(Bounding box coordinate data)

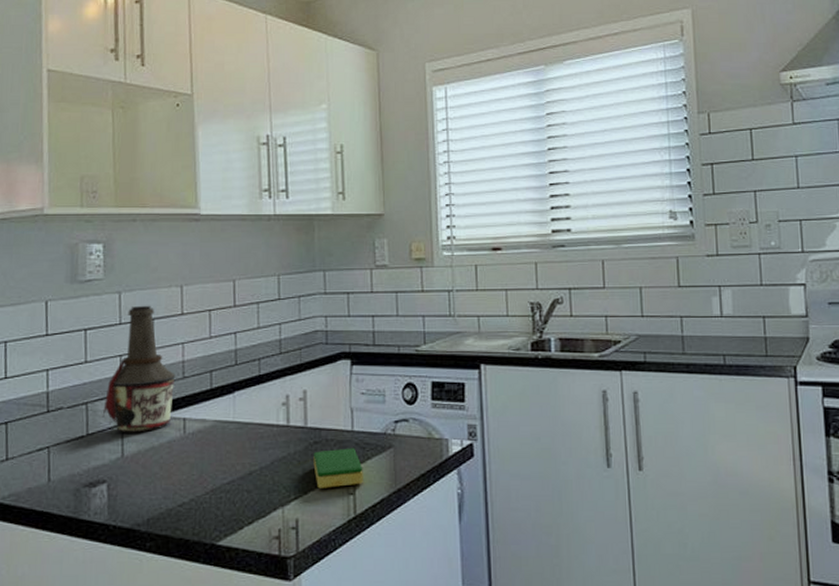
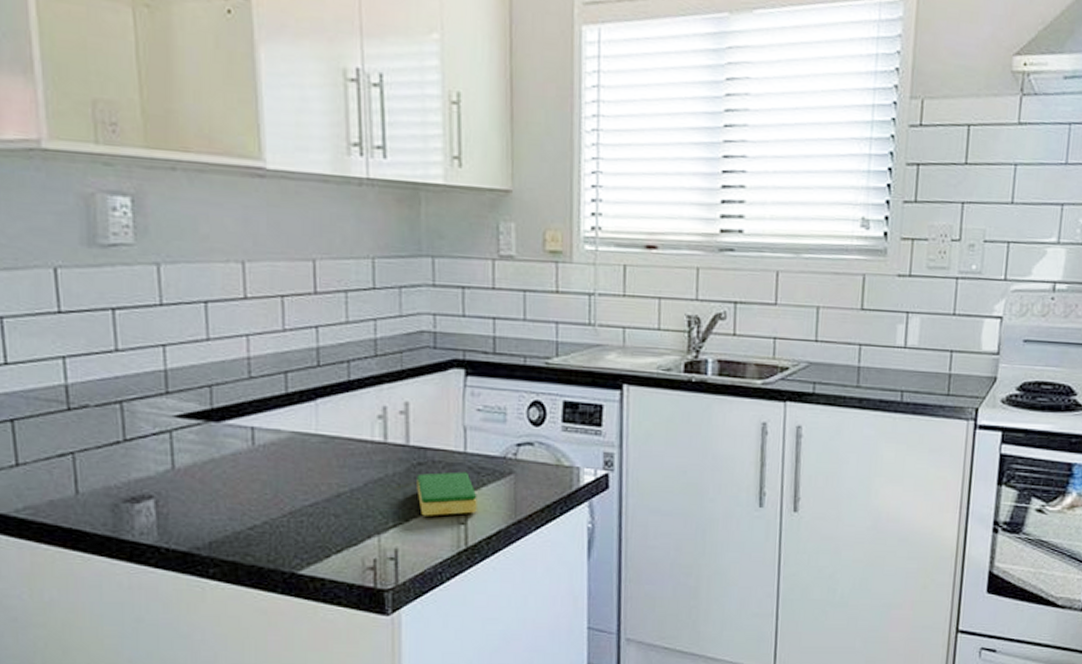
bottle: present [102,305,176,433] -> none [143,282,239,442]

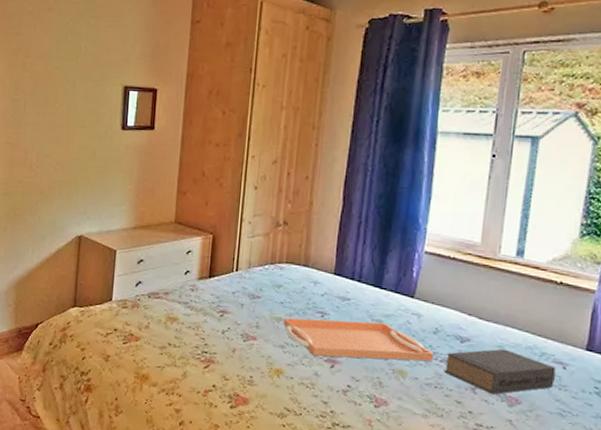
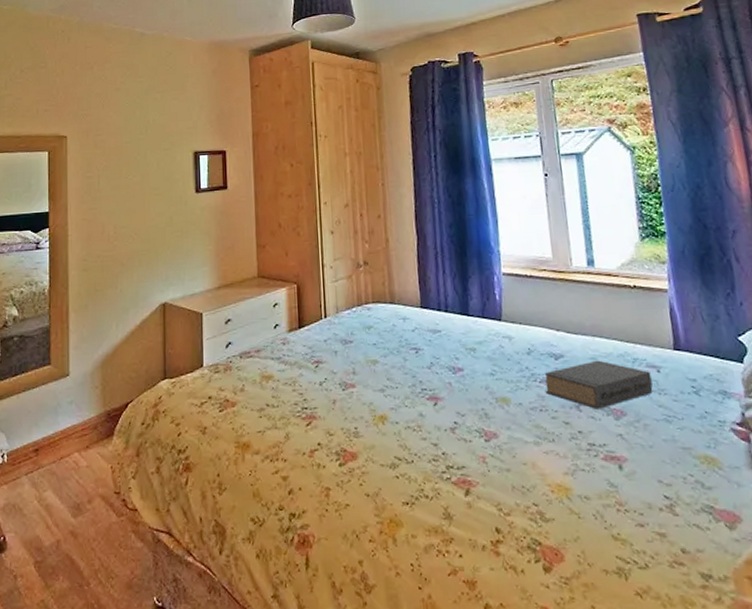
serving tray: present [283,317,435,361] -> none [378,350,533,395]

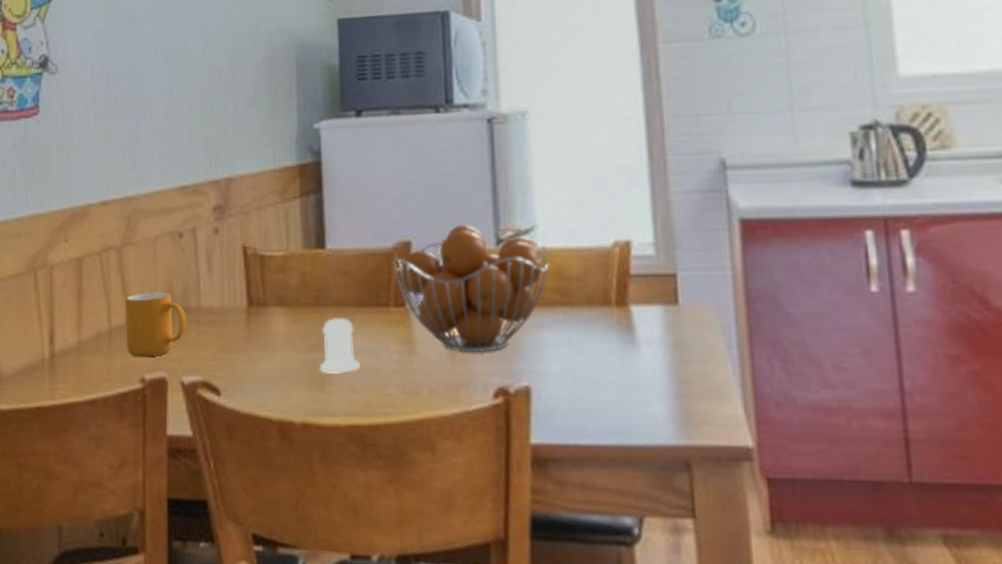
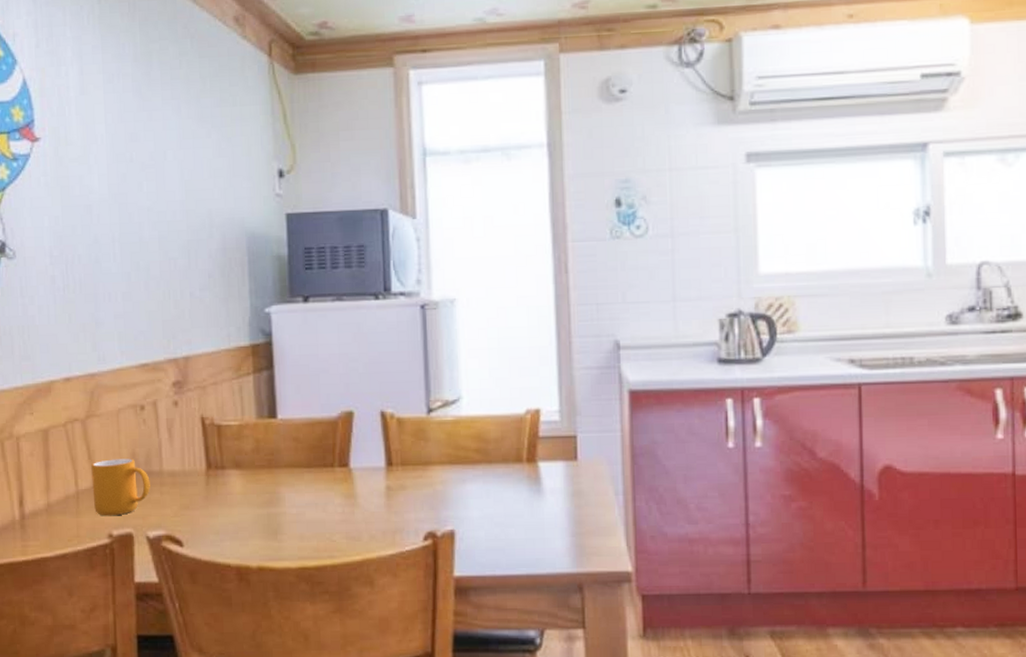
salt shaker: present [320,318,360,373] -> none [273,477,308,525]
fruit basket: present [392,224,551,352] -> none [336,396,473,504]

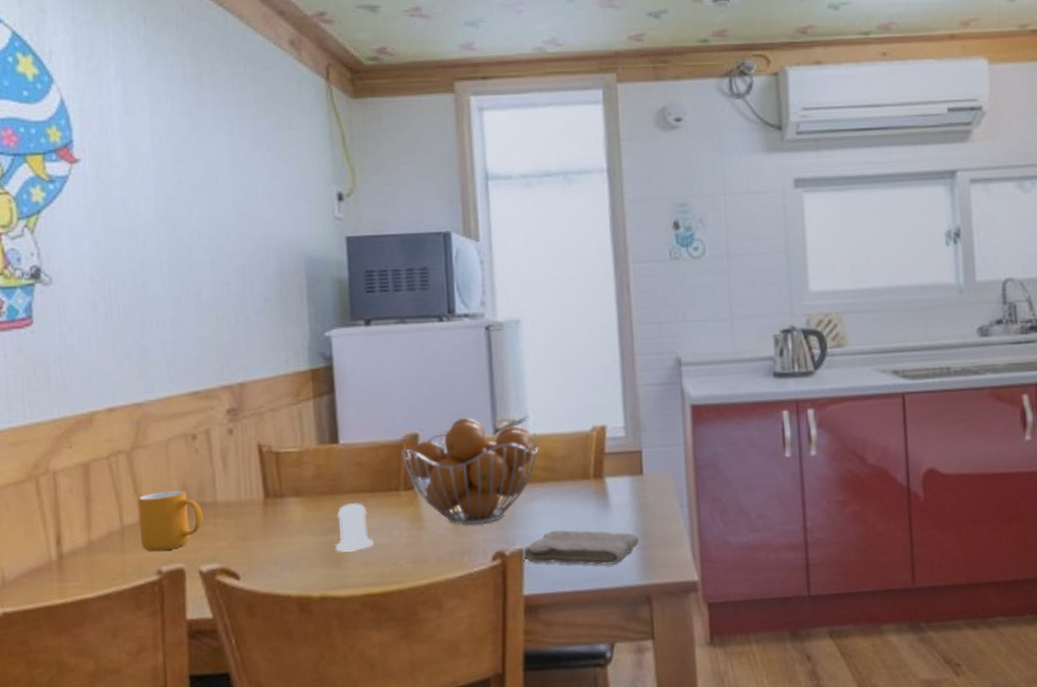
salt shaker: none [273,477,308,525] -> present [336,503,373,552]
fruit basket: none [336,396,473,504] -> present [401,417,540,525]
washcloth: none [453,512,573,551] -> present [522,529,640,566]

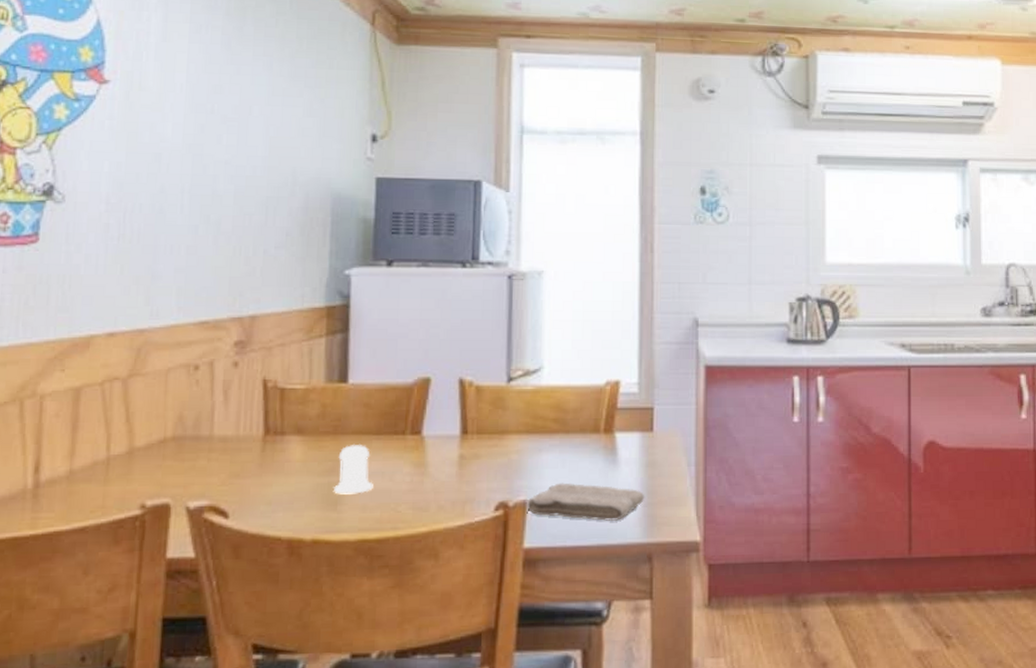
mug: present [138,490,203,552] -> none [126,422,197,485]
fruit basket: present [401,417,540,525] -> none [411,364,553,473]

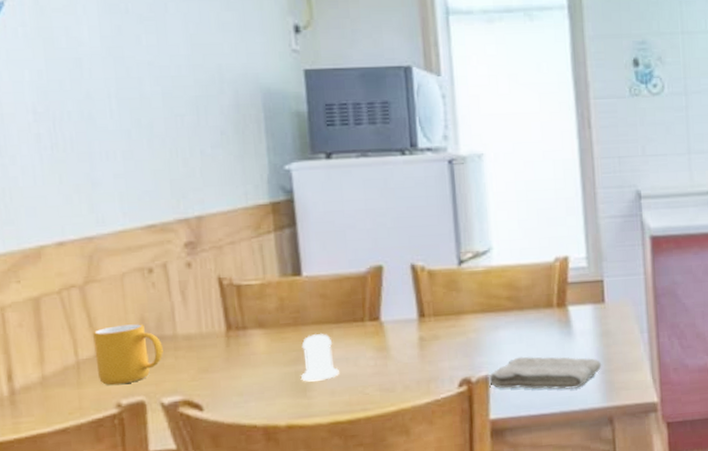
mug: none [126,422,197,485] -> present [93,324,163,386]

What is being asked: Search each line of the data above for "fruit", and copy the lines where it occurs.

Written response:
fruit basket: present [392,224,551,352] -> none [336,396,473,504]
fruit basket: none [336,396,473,504] -> present [401,417,540,525]
fruit basket: present [401,417,540,525] -> none [411,364,553,473]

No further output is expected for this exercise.